WORK TASK: What is needed is an exact transcription of every entry below, with the pictures left out.
══ SUPPLIED DATA ══
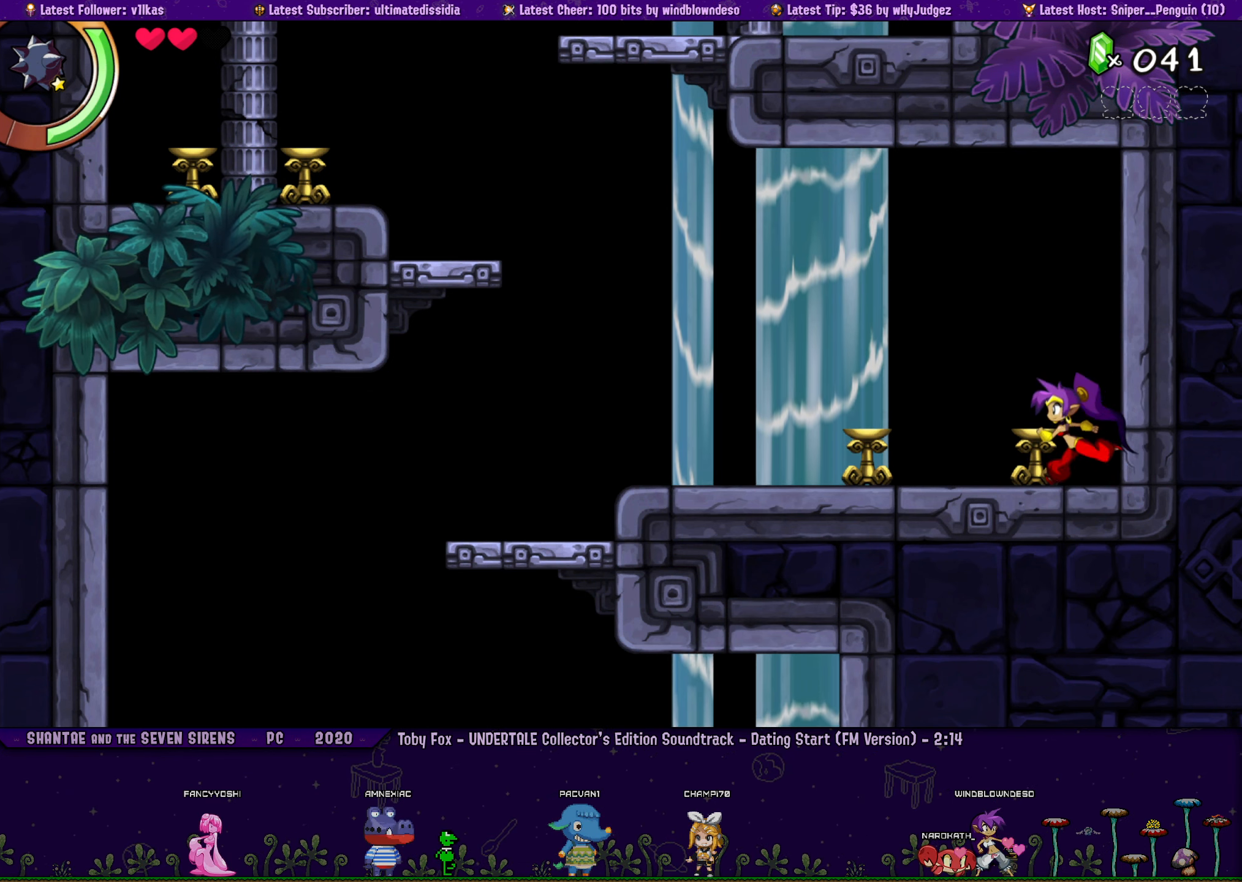
{"dt_ms": 1000, "buttons": [], "left_stick": "right", "button_events": [[334, "DPAD_LEFT", "down"], [400, "DPAD_LEFT", "up"], [717, "DPAD_LEFT", "down"], [800, "DPAD_LEFT", "up"]]}
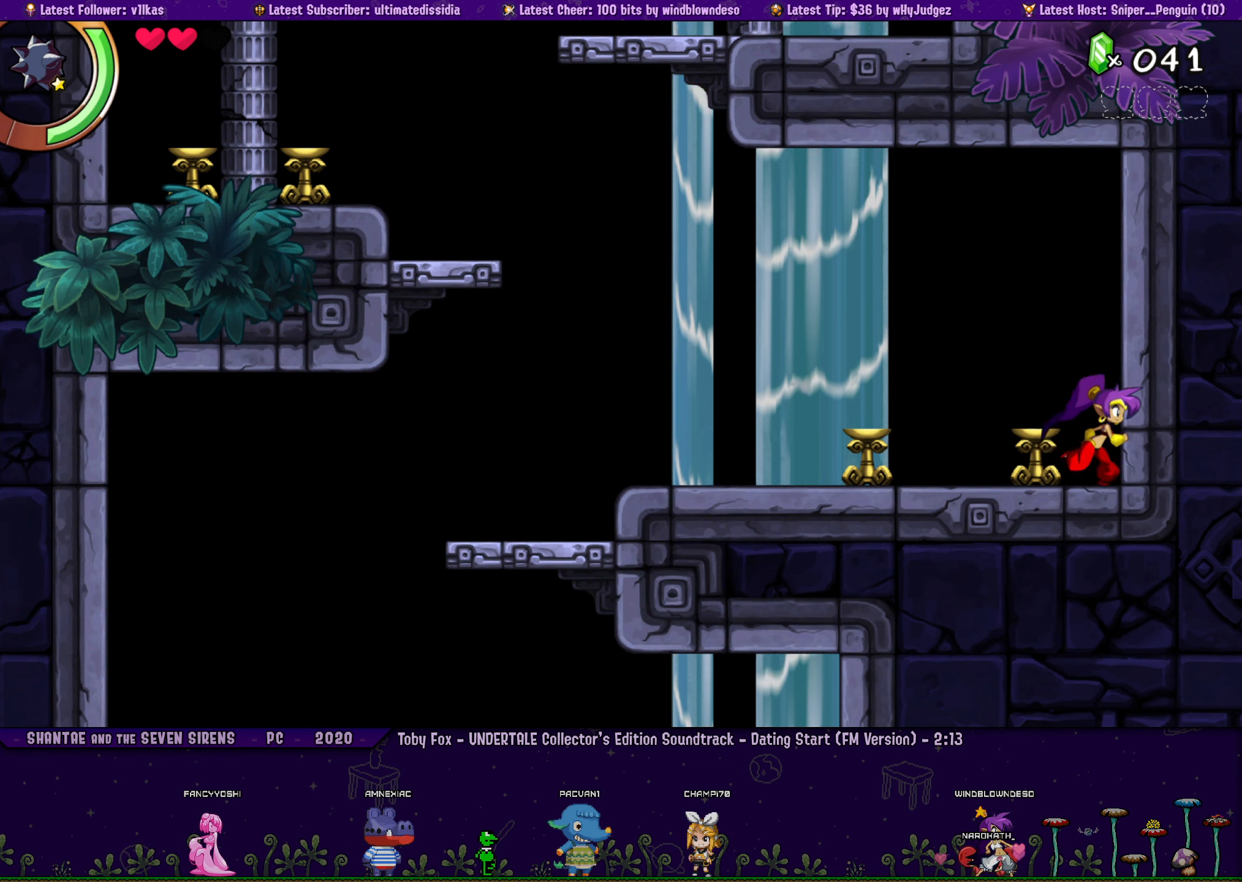
{"dt_ms": 500, "buttons": [], "left_stick": "center", "button_events": [[333, "DPAD_LEFT", "down"], [400, "DPAD_LEFT", "up"]]}
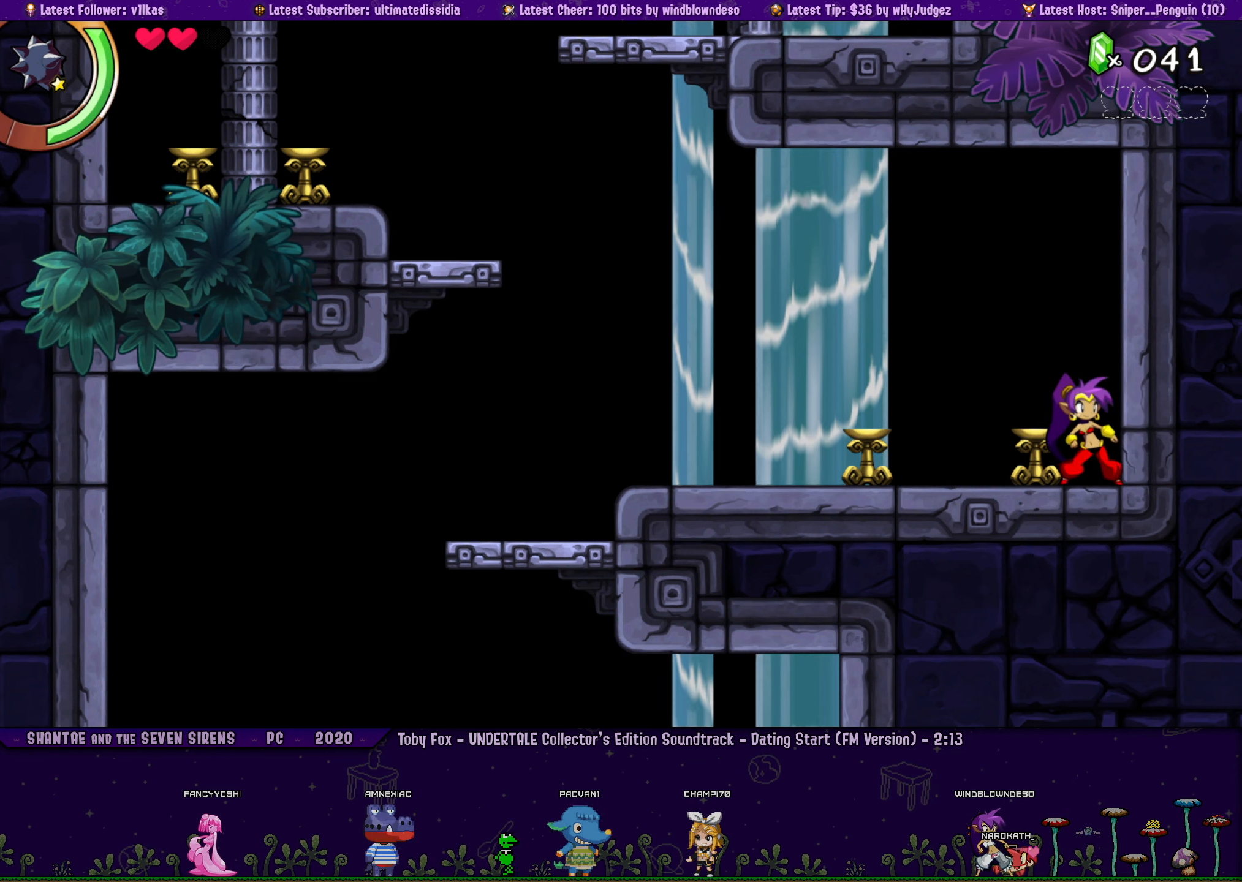
{"dt_ms": 500, "buttons": [], "left_stick": "right", "button_events": [[300, "DPAD_LEFT", "down"], [383, "DPAD_LEFT", "up"]]}
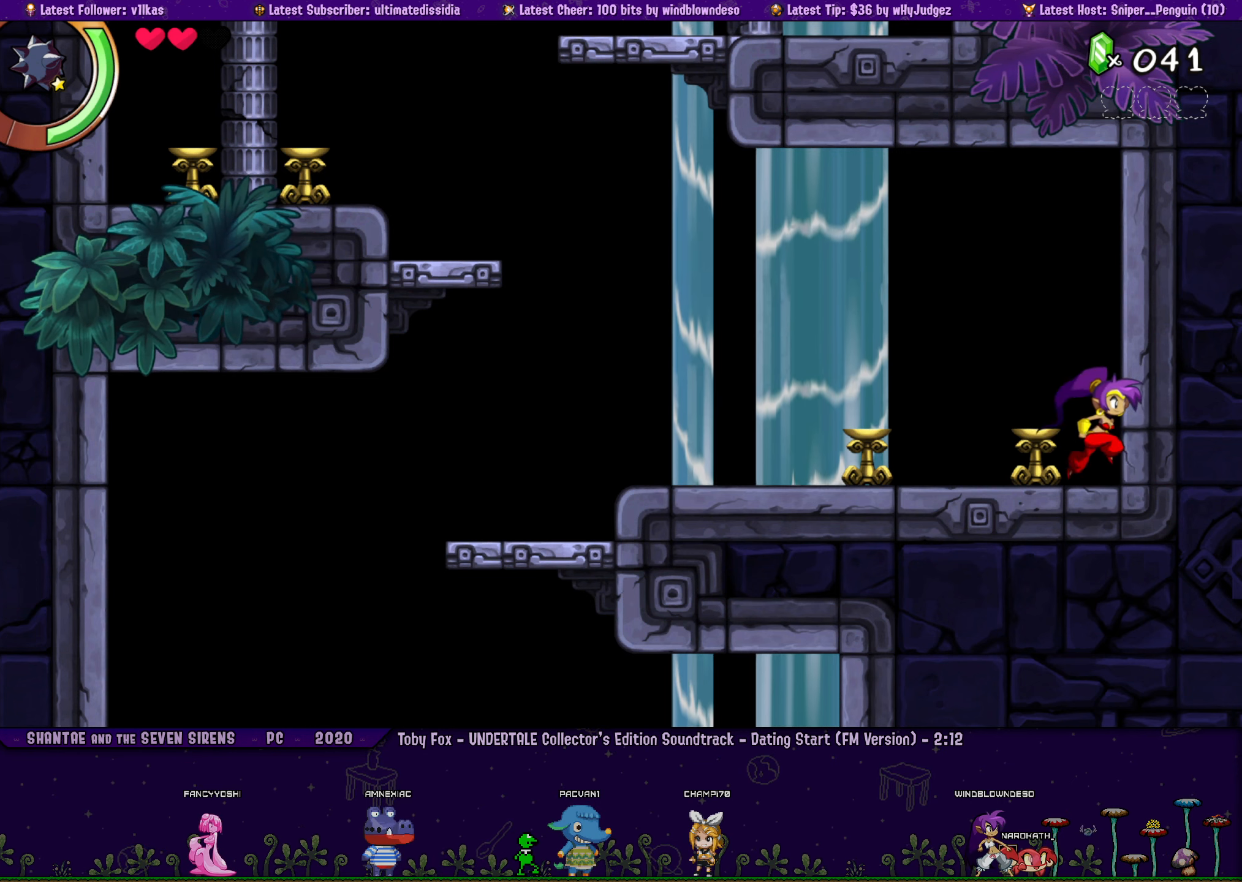
{"dt_ms": 500, "buttons": [], "left_stick": "right", "button_events": []}
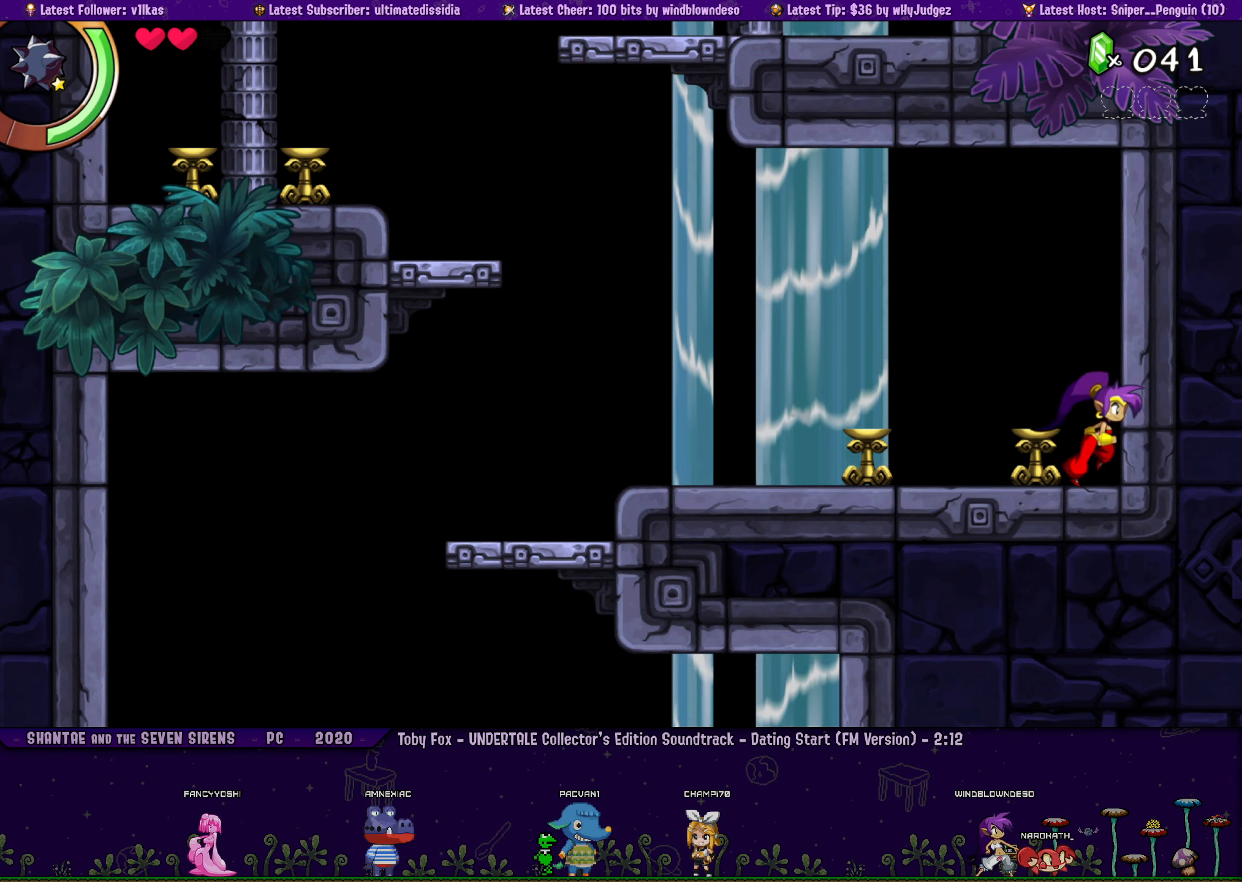
{"dt_ms": 500, "buttons": [], "left_stick": "right", "button_events": []}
═══
YOUR SOLUTION:
{"dt_ms": 1000, "buttons": [], "left_stick": "right", "button_events": [[334, "DPAD_LEFT", "down"], [400, "DPAD_LEFT", "up"], [717, "DPAD_LEFT", "down"], [800, "DPAD_LEFT", "up"]]}
{"dt_ms": 500, "buttons": [], "left_stick": "center", "button_events": [[333, "DPAD_LEFT", "down"], [400, "DPAD_LEFT", "up"]]}
{"dt_ms": 500, "buttons": [], "left_stick": "right", "button_events": [[300, "DPAD_LEFT", "down"], [383, "DPAD_LEFT", "up"]]}
{"dt_ms": 500, "buttons": [], "left_stick": "right", "button_events": []}
{"dt_ms": 500, "buttons": [], "left_stick": "right", "button_events": []}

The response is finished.